Authorities in the strategically important department of Antioquia have refused to give credence to reports of a non-aggression pact between three of Colombia’s most powerful criminal groups, reported Colombian daily El Colombiano Friday.
Antioquia Police Commander Colonel Jose Gerardo Acevedo Ossa has branded the reports “rumors,” highlighting how blood continued to be spilled between the group in important drug production and transportation regions, especially in the northeast of the country.
Acevedo said, “In the northeast, the area where illicit crops and the drug trafficking corridor in to the Uraba and Atlantic coast can be found, a confrontation continues between the Urabeños and Rastrojos.”
Based upon this fact, Acevedo outlined how, even if an agreement had been reached, it did not signal an end to violence anywhere and it was unrealistic to expect it to be sustained in the long term.

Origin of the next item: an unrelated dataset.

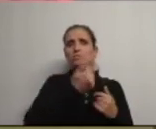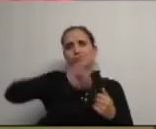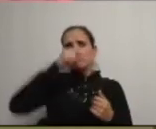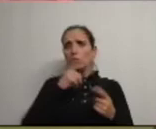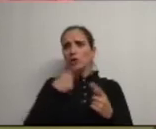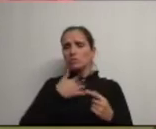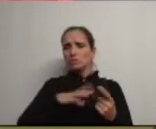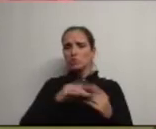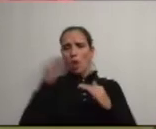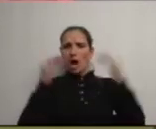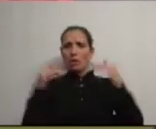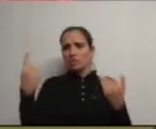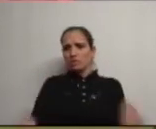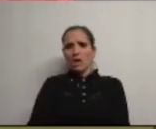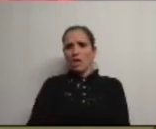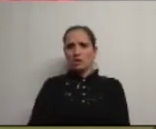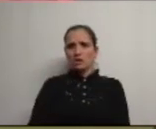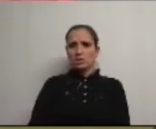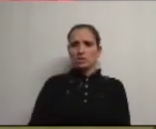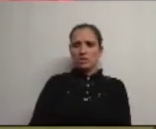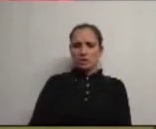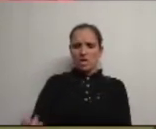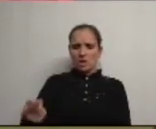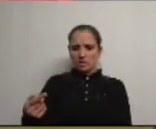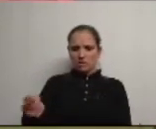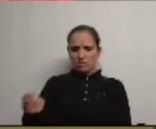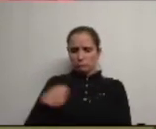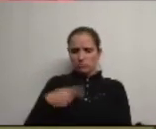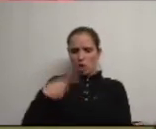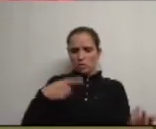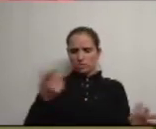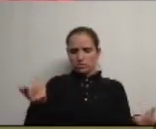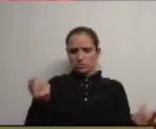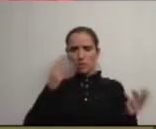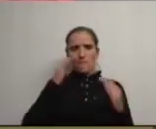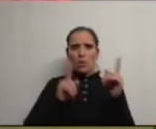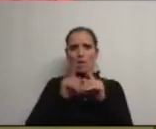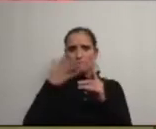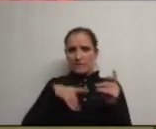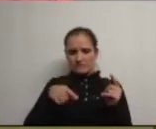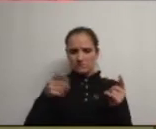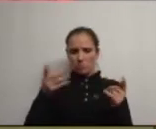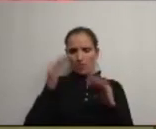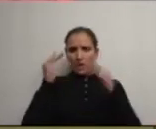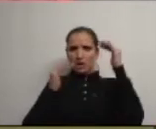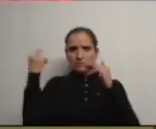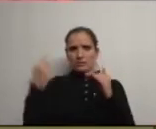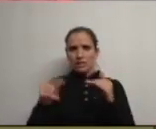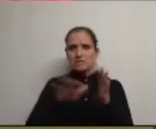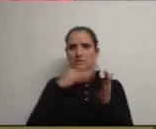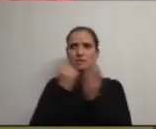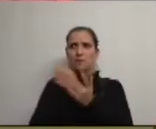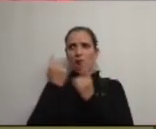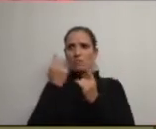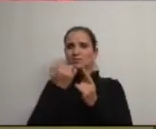portanto há aqui sempre um equilíbrio há sempre aqui um equilíbrio e é isso que nós procuramos adotar e quando há equilíbrios há sempre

Reports of the agreement suggest that a meeting took place between senior commanders of the Urabeños, Rastrojos and Paisas groups in Colombia’s second city Medellin, the capital of Antioquia, where a territory division was agreed to provide each group with an area of unchallenged influence over the drug trade.
Not only does Antioquia host extensive drug crop growing itself, but its central location in the country makes it particularly significant as a connection point between eastern growing regions and the coastal areas where drugs are shipped overseas. According to reports, control of Antioquia was handed to the Paisas as part of the territory divide.